Adele bent to roll a small sizzling log back into the stone-lined fireplace with the black metal poker her grandfather had used similarly during the years she played and grew in his four-storied Victorian home with its cozily comforting echoes from each corner and vestibule of energetic lives and ebullient personnas in settled generations prior to them bustling with purposeful productivity.
The Watsons who’d purchased it at a bargain used those savings to modernize and reconfigure every room with contemporary style and convenience so that Adele barely recognized what had been cooking, studio or wash rooms. The old library had become a marble-floored grand bar with a guest-sized jacuzzi hot tub in the corner where her secretary-desk had been. Adele demurred for years from event invitations she experienced as discomfitingly disorienting, although Kayla Watson effused with genuinely warm welcoming on every occasion, inadvertent and formal, as did her teenage son Davey. The old back porch morphed into a tile-inlaid art deco patio for outdoor private festivities. All the once-sparkling chandeliers had been replaced by clean lines of practical low-watt and eco-friendly recessed lighting.
“The ghosts don’t know where to go or sit,” Adele’s sister Hattie complained. “Uncle Patrick had an awkward fit that you walled up the opening from his study to the living room!”
“Did he bump his head?” Kayla inquired sympathetically.
“Absolutely. You know how his temper gets,” she noted to Adele. “It was an ugly moment.”
“Does he mutter and stutter in a high voice when he’s angry?” Davey broke in excitedly. Adele and Hattie nodded their identically red-haired heads nearly in unison.
“He lets me have it some nights when I’m trying to go to sleep.”
“Yes, you’re in his room, one of them,” Adele explained.
“Do you sleep under the window?” Hattie asked solicitously. Davey nodded in reluctant affirmation.
“He wants to get back on his day-bed.”
“I’m in his way,” Davey summarized his apprehension of the distressingly uncivil situation.
Great-grandpa Dedrick leaned over Adele’s left shoulder to whisper about the small burning coal that had rolled out during her Watson reverie onto the woven carpet of the compact home she’d built on five hilly acres they’d retained from the spreading original estate orchard.
“Thanks, Dee,” her body exhaled into the spirits embracing her.
“Hattie, you can bring the steaks. The coals are just about right now.”
Her sister appeared with a foil-wrapped buttered corncob in each hand to throw into the embers scattered in the cooking pit under their antique iron grill.
“Dee’s been here, hasn’t he?” she demanded inquisitively. “I can smell the tobacco in his pipe,” Hattie shared with her sister intuit.

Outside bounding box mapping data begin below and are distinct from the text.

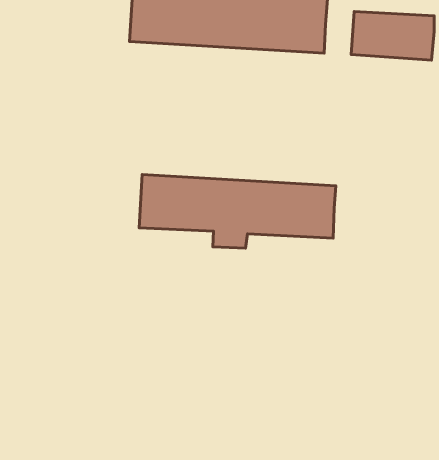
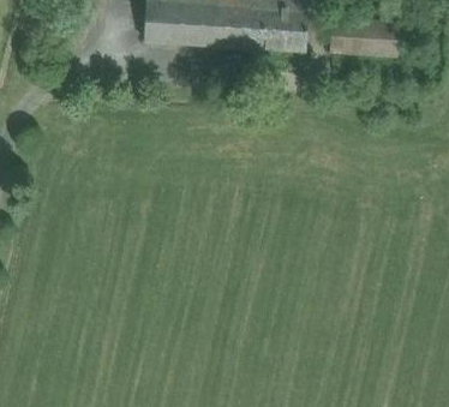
building: [139,174,336,248] -> none

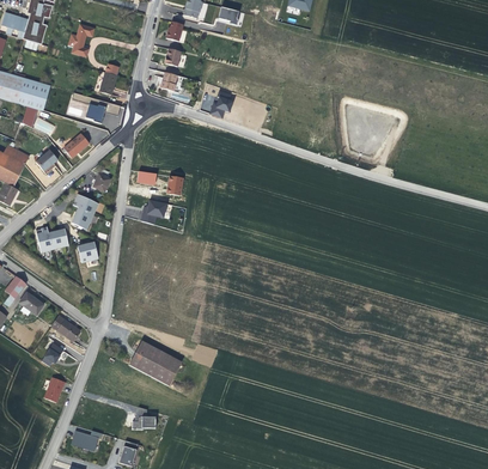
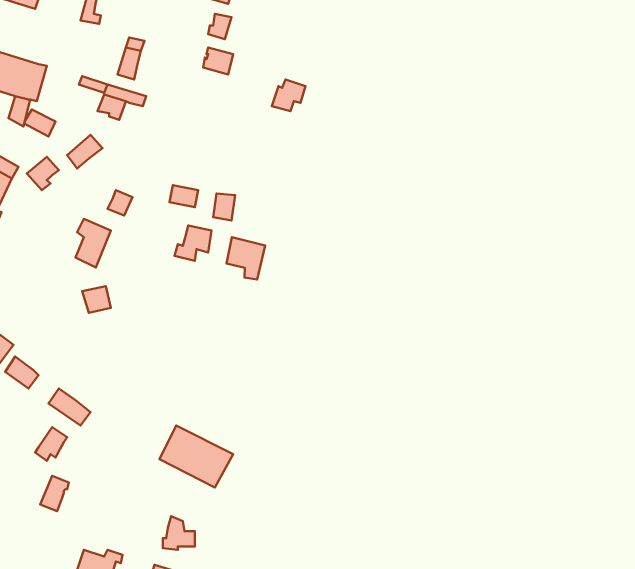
building: none -> [227,237,265,279]
building: [32,226,66,250] -> none

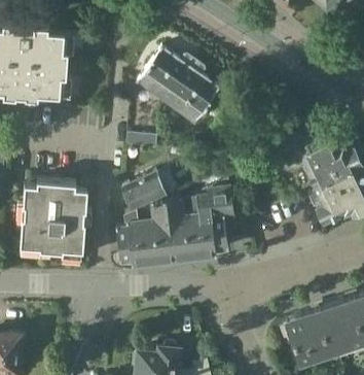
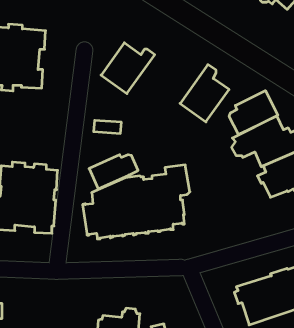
building: [165,62,219,126] -> [180,65,229,122]
building: none -> [229,91,278,135]

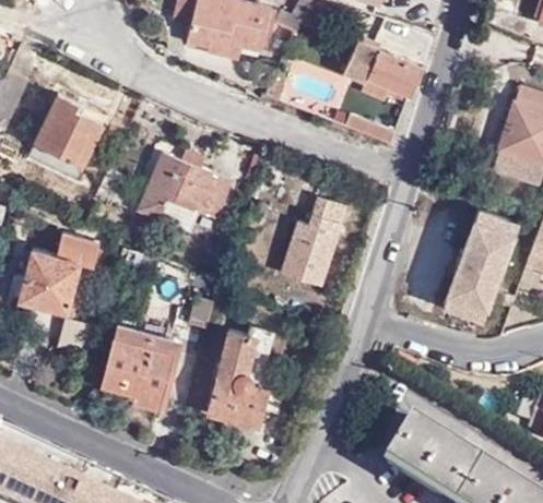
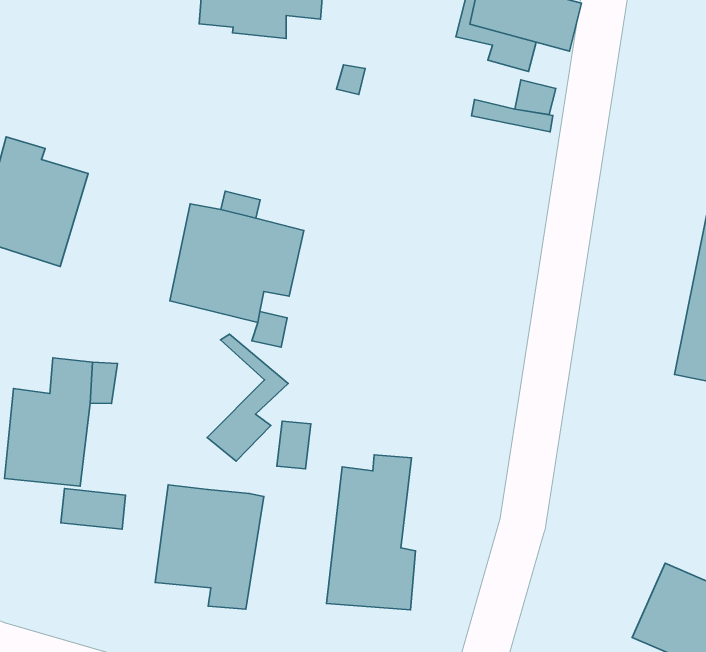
building: [280,197,344,286] -> none
building: none -> [207,334,288,461]

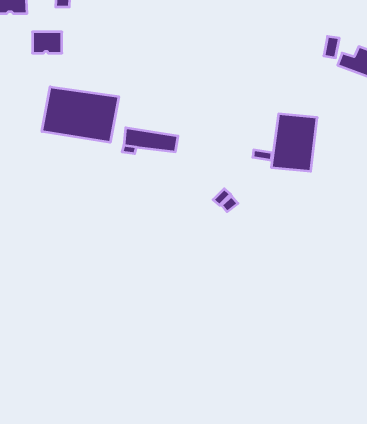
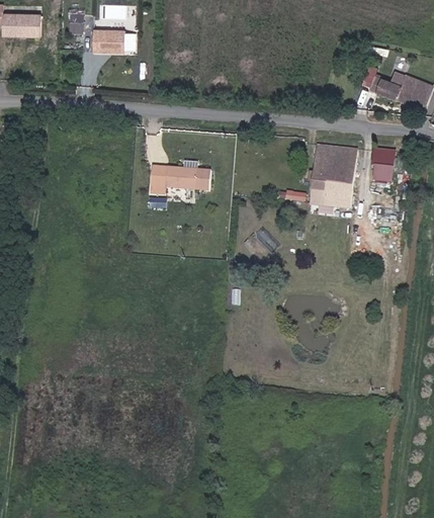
building: [32,32,62,53] -> [91,30,123,54]
building: [42,87,119,142] -> none
building: none -> [369,151,396,186]

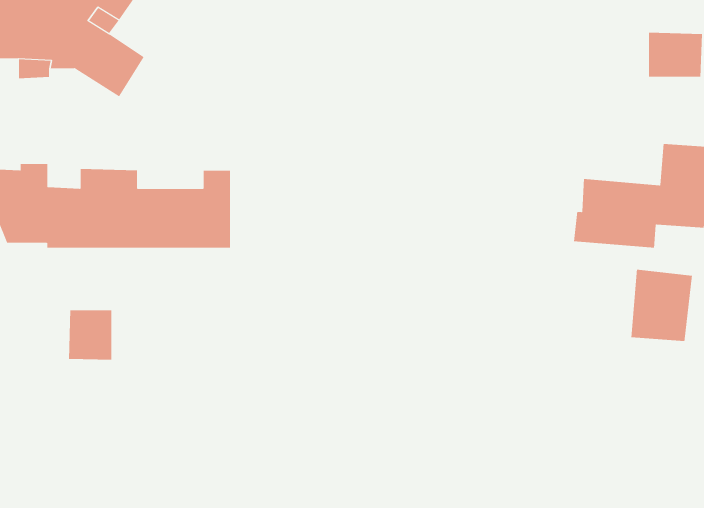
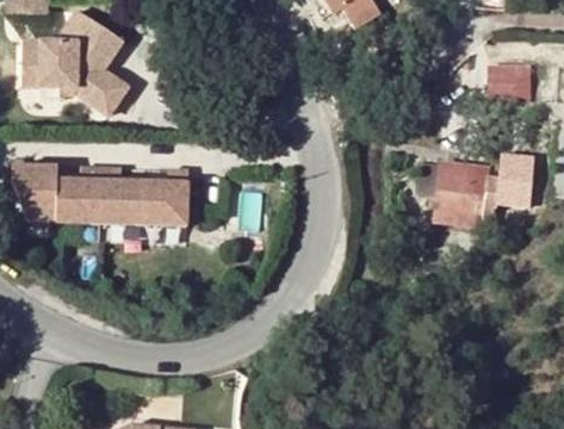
building: [631,269,692,342] -> none
building: [68,310,112,361] -> none

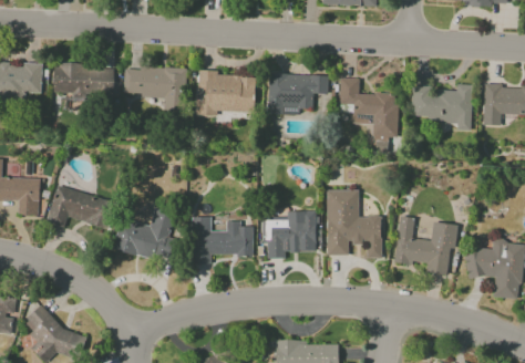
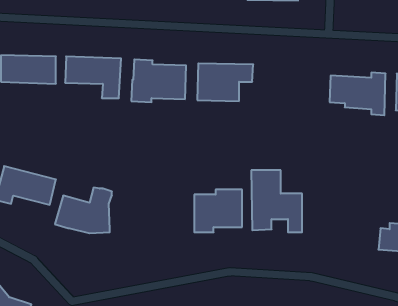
building: [339,77,398,149] -> none
building: [393,215,455,274] -> none
building: [192,216,251,262] -> none

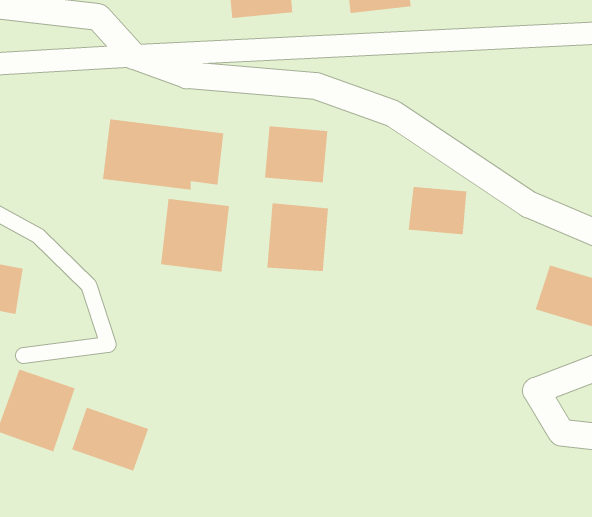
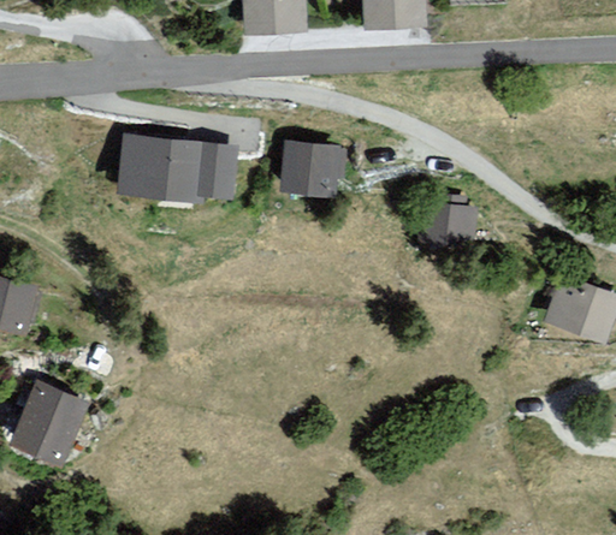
building: [161,198,229,272] -> none
building: [267,203,329,272] -> none
building: [71,407,149,471] -> none

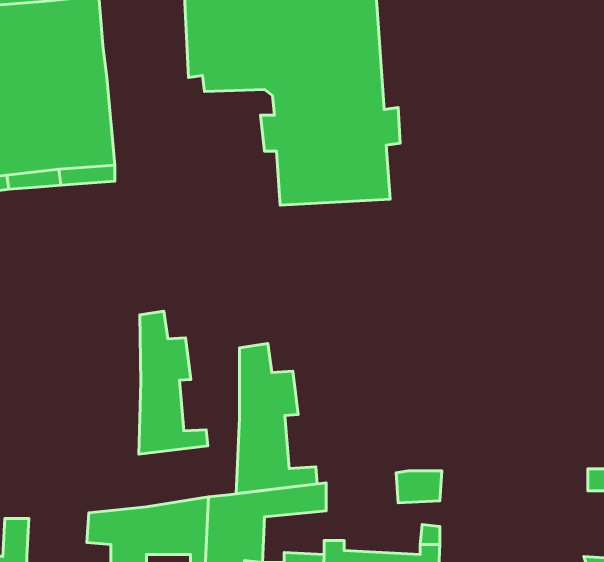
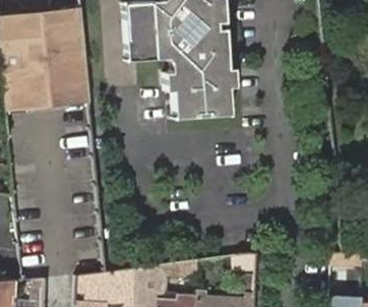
building: [139,311,208,454] -> none
building: [236,344,317,493] -> none

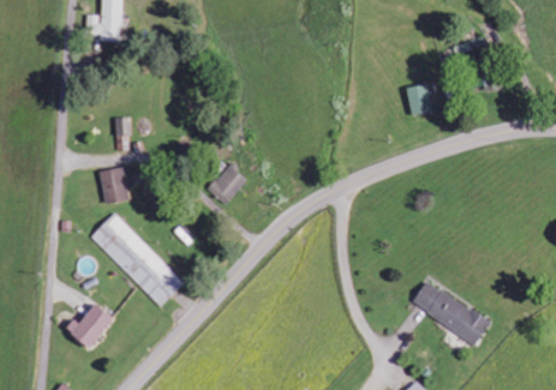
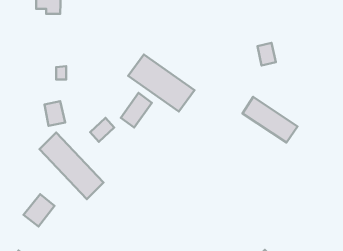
building: none -> [128,54,195,111]
building: none -> [90,118,114,142]
building: [412,280,491,346] -> [243,97,297,142]

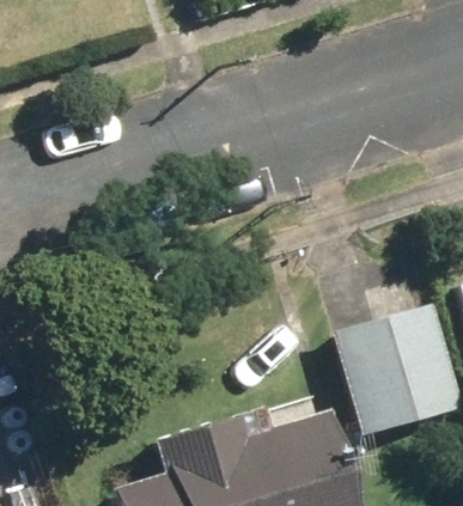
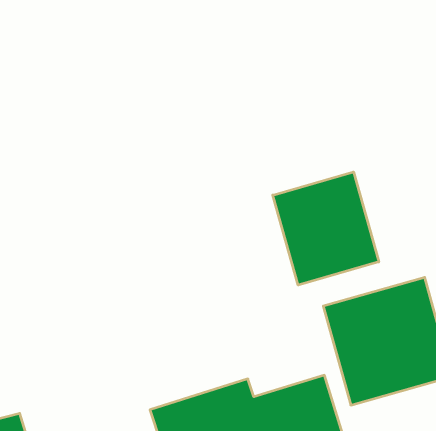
building: none -> [273,172,379,285]

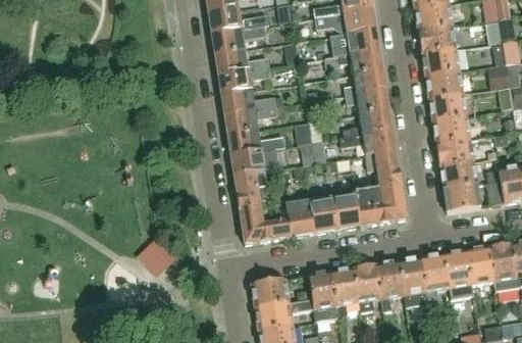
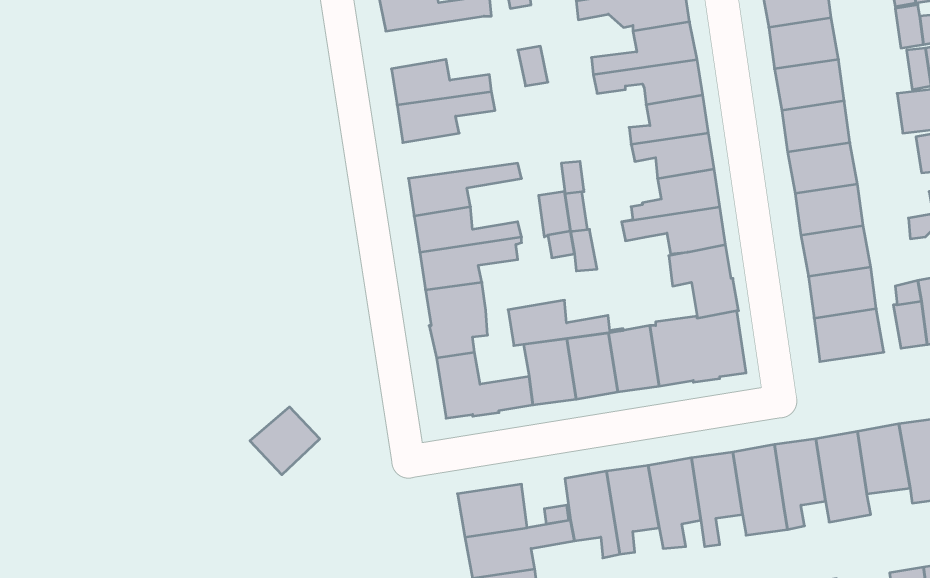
building: [212,26,267,54] -> none
building: [221,89,283,113] -> [508,300,623,346]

“Mmmm-m. Hawaian Clove Mangrove Extra-Deluxe,”Adele agreed, inhaling with lusty sensuality. “I’d recognize it anywhere.”
“He was sporting his racing tweeds, wasn’t he? I can feel the threads against my arm. And smell the mothballs too!” Hattie scrunched her small sun-freckled nose into olfactory distaste.
“Grandma Frannie was wearing that wide pheasant-feathered hat with the huge rainbow-colored lace ribbons. Remember that?”
“She musta figured out how to unlock the attic chest,” Hattie noted with surprise. “I hid the key under my sapphire and amethyst family jewelry.”
“She’da known to look there,” Adele reminded her sister of Fran’s genetically legendary extrasensories.
The remaining Pattel sisters unwound their dual sensitivities down gracefully into the thickly-piled leopard faux-fur diagonals before their supper cooking in the fireplace to await patiently their traditional birthday celebratory repast.